Dopo 40 anni agenti identificano la “bestia di Bondi” ma lo stupratore seriale è morto da pochi mesi

A quasi quaranta anni dalla prima brutale aggressione, la polizia australiana ha comunicato di aver identificato la cosiddetta "bestia di Bondi", lo stupratore seriale che per otre un decennio ha terrorizzato Sydney, prendendo di mira ragazze e donne sole, sia in casa che in strada.
Per decenni l'uomo ha continuato a colpire indisturbato aggredendo ben 31 donne nel periodo tra il 1985 e il 2001, senza che nessuno riuscisse a identificarlo con certezza, nonostante vari identikit rilasciati negli anni grazie alle testimonianze delle vittime.

Ora, sette mesi dopo la sua morte, la polizia australiana lo ha identificato come Keith Simms, un uomo che per amici e familiari era un padre e nonno amorevole e che in realtà per gli inquirenti era uno stupratore seriale.
La sorprendente scoperta grazie a nuova tecnologia del DNA, che ha permesso di comparare un campione minimo di materiale ritrovato sulle vittime e che si è rivelato essere corrispondente all'uomo morto nel febbraio scorso a 66 anni.

Conosciuto come "The Bondi Beast" o anche "The Tracksuit Rapist", lo stupratore colpì per la prima volta nel sobborgo balneare di Clovelly nel 1985. Il suo ultimo assalto invece in un vicino cimitero nel 2001.
Il modus operandi era quasi sempre lo stesso. L'uomo agiva a viso coperto e indossava abiti casual, come tute da ginnastica, felpe con cappuccio o pantaloncini da calcio. Minacciava le sue vittime con un coltello o faceva loro credere di averne uno addosso attaccandole ad esempio mentre facevano jogging da sole o anche entrando nelle loro case.
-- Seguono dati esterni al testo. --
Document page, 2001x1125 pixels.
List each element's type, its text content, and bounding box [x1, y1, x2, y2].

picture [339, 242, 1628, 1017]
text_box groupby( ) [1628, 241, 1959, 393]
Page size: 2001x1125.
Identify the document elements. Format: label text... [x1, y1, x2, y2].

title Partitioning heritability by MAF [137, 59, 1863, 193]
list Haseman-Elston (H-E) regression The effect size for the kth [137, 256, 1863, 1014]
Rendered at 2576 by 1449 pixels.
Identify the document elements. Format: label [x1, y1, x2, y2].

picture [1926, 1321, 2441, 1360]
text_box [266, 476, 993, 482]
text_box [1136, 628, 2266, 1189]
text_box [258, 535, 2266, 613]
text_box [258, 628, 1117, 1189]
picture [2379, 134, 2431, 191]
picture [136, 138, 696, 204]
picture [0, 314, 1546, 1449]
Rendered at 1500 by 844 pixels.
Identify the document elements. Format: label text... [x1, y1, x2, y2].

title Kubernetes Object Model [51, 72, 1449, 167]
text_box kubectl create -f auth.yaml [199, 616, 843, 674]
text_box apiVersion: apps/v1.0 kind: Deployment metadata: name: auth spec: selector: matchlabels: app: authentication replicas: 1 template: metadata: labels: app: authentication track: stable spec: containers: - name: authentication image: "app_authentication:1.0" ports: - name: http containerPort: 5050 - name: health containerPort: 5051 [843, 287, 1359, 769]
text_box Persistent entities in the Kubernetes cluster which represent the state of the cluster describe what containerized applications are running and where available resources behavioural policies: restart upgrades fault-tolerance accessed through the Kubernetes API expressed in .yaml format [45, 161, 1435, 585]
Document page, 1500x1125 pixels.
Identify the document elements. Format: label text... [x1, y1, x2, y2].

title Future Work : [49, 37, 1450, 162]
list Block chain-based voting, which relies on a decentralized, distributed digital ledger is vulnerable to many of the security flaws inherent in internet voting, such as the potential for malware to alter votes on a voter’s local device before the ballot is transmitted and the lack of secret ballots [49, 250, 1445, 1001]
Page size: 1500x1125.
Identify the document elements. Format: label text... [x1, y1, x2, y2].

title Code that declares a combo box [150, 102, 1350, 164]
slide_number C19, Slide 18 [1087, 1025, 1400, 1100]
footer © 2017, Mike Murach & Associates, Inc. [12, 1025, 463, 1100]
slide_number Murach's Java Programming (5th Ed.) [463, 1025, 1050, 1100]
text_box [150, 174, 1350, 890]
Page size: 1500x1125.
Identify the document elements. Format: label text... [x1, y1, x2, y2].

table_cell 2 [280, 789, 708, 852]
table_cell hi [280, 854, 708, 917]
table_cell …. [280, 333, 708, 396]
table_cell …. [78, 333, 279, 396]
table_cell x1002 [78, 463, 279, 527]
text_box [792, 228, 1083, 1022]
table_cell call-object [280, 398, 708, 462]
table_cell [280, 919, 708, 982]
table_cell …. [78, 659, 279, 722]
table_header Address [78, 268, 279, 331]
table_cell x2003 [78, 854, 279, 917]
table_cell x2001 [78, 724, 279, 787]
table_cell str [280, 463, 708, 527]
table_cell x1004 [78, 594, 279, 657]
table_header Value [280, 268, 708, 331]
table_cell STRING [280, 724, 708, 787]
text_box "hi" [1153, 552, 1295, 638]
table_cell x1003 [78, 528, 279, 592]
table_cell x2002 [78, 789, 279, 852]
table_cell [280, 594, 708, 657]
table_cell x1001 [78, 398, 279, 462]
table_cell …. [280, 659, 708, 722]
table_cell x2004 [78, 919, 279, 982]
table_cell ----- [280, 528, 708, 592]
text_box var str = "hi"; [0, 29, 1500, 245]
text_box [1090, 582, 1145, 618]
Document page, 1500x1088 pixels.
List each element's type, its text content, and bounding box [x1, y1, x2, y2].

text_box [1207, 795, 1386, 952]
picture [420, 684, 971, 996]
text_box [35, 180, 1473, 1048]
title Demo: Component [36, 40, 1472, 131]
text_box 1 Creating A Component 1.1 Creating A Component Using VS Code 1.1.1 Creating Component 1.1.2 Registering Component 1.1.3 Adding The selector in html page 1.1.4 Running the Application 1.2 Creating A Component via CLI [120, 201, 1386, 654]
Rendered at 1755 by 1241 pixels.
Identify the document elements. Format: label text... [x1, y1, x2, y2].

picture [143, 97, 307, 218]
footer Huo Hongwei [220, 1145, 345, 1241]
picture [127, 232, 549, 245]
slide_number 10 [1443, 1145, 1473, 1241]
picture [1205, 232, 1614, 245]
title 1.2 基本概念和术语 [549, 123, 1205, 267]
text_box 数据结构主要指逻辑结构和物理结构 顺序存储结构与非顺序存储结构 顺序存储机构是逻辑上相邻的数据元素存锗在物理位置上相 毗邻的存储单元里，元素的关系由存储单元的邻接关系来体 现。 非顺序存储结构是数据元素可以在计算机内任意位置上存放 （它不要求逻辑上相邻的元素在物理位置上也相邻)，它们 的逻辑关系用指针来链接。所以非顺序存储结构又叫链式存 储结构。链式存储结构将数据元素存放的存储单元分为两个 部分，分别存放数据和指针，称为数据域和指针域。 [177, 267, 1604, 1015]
Per lungo tempo le varie aggressioni non erano mai state collegate tra loro e solo negli anni 2000 la polizia ha intuito che dietro gli assalti alle 31 vittime, di età compresa tra i 14 e i 55 anni, vi era un collegamento.
Nel 2019 la svolta, gli investigatori hanno trovato una corrispondenza del DNA nel database della polizia, che ha ristretto il pool di sospetti a 324 persone. A settembre infine si è scoperto che il campione era identico al dna di Simms
Quando i detective che ha dato la notizia alla famiglia di Simms, tutti i parenti sono rimasti sconvolti. "Abbiamo incontrato sua moglie ed è rimasta assolutamente scioccata. Non riusciva a credere che l'uomo che conosceva potesse aver fatto queste cose ", ha detto al Daily Telegraph il sergente investigativo Shelley Johns.